### Text for analysis

=== Section Start ===

Friday, May 18, 2012

Parenting Kinda Sucks On the Low

Hello my name is Jean DeGrate and I’m dad. Yeah… me
 
Off top let me scratch most of those black parent woes from your mind. My child wasn’t an “Oops” baby (and if you and the person weren’t intentionally attempting to have a kid that baby is an Oops baby). I’ve never had to sacrifice anything more than a few hours of sleep and some vacation days for my child. I’ve never had to choose between Gucci shoes for myself or summer clothes for Madi. I’ve never found myself trying to scrape up some extra cash to provide her with Christmas. (Even though I fully plan on pretending like I went without food so she could get that Angry Birds app on her iPad.) I don’t have any baby momma drama and the courts aren’t garnishing my wages for child support. I take care of my kid and spend time with her all of my own doing; please hold your applause.
 
She’s a decent kid
She’s a pretty little girl (not just because she’s my kid) and she rarely embarrasses me in public. I’m totally not the parent that has to jack my kid up in the cereal aisle of Safeway because she’s been spiking cans of evaporated milk to the ground when I wasn’t looking. (That really happens I saw it just last week.) She has ten fingers and ten toes, can survive on hotdogs alone and only ends up on the red team at school like once a month. Nobody’s perfect.
 
She has everything
You know how people say they want to give their kids everything they never had? I’m not one of those parents. My daughter has everything I never had but that’s mainly for my own selfish reasons. The play kitchen sitting in my living room, the Wii, the PS3, the iPad, the stupid little toys she picks out on every Target trip, and all this other shit she has is exclusively to distract her from fucking with me. It’s that deep. I love her but she has no chill; none what so ever. She’s a spoiled brat as a by product of her having everything but those 20 to 30 minutes that go pass without her jumping on my stomach when I try to kick back after a long day of work is well worth it. I know parents that give their children cough syrup and shit when they aren’t sick just to put them to sleep and yeah, I judge but I still feel them. (Maybe they can’t afford iPads.)

=== Section End ===

(Stored data entries)
=== Section Start ===

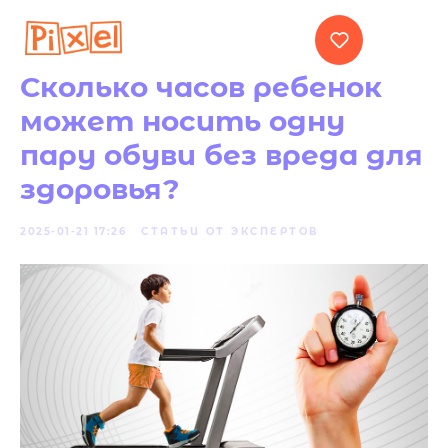
Сколько часов ребенок
может носить одну
пару обуви без вреда для
здоровья?
2025-01-21 17:26
СТАТЬИ ОТ ЭКСПЕРТОВ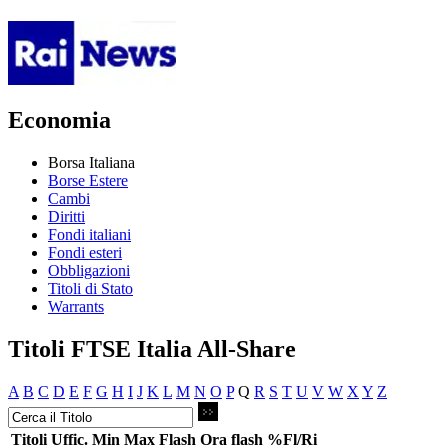
Economia
Borsa Italiana
Borse Estere
Cambi
Diritti
Fondi italiani
Fondi esteri
Obbligazioni
Titoli di Stato
Warrants
Titoli FTSE Italia All-Share
A
B
C
D
E
F
G
H
I
J
K
L
M
N
O
P
Q
R
S
T
U
V
W
X
Y
Z
Titoli
Uffic.
Min
Max
Flash
Ora flash
%Fl/Ri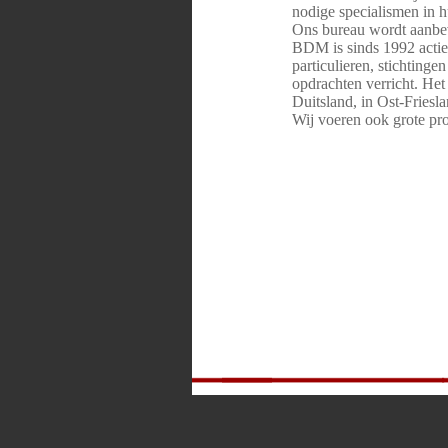
nodige specialismen in h
Ons bureau wordt aanbev
BDM is sinds 1992 actief
particulieren, stichting
opdrachten verricht. Het
Duitsland, in Ost-Fries
Wij voeren ook grote pro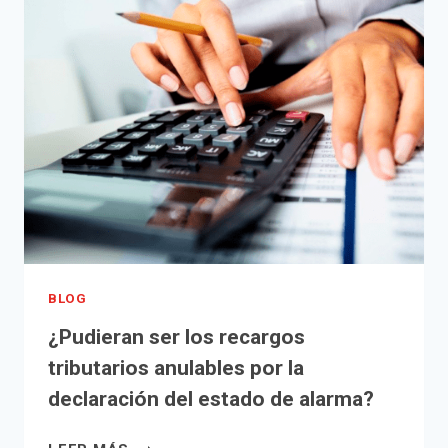
DE
JULIO:
UNA
NORMA
JURÍDICA
QUE
CONTIENE
DE
TODO
MENOS
PREVISIONES
DE
PREVENCIÓN
BLOG
Y
¿Pudieran ser los recargos
LUCHA
tributarios anulables por la
CONTRA
EL
declaración del estado de alarma?
FRAUDE
–
¿PUDIERAN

=== Section End ===

### Problem
Write the next part of the blog post about parenting, picking up right after its final sentence.

### Solved exercise
 
She won’t stop calling my name
I factually hear her say daddy at least 30 times an hour. It doesn’t matter if I’m driving, cooking, shitting, showering or juggling hand grenades while disarming land mines my name will be called. Yesterday on the ride home from the Washington Monument she literally screamed daddy for like 4 straight minutes over the music to hand me a lollipop wrapper (I hear “daddy” so often I thought it was part of the beat). This is an everyday thing and I can’t even get mad. I just laugh because I remember my mother telling my brother and me she was going to change her name and not tell us what it was. I know exactly where she was coming from now.
 
Pretending to be amazed
Madi discovers 1 million new things a day and in the good parents by laws you must be amazed every single time. Just as astonished as she is you must be equally or even more flabbergasted. This is incredibly hard for the sarcastic douche bag in me to not say some shit slick. The setting sunlight makes her shadow long. AMAZING. The tricycle moves slower up hill. AMAZING. All bugs don’t go “crunch” when you step on them. Let me get a team of MIT graduate scientist to get to the bottom of this shit I mean AMAZING. I’m amazingly bored to death for real.
 
Parenting isn’t without its actually amazing moments and the milestones that make you proud, like tomorrow morning when I’m watching this dressed rehearsal for her ballet class recital. (Worry not; I won’t post 1000 pictures on FB and Twitter.) These highlights are just further apart than people make them appear to be. Welp, 4 years down and only until I die to go because you never stop being a parent.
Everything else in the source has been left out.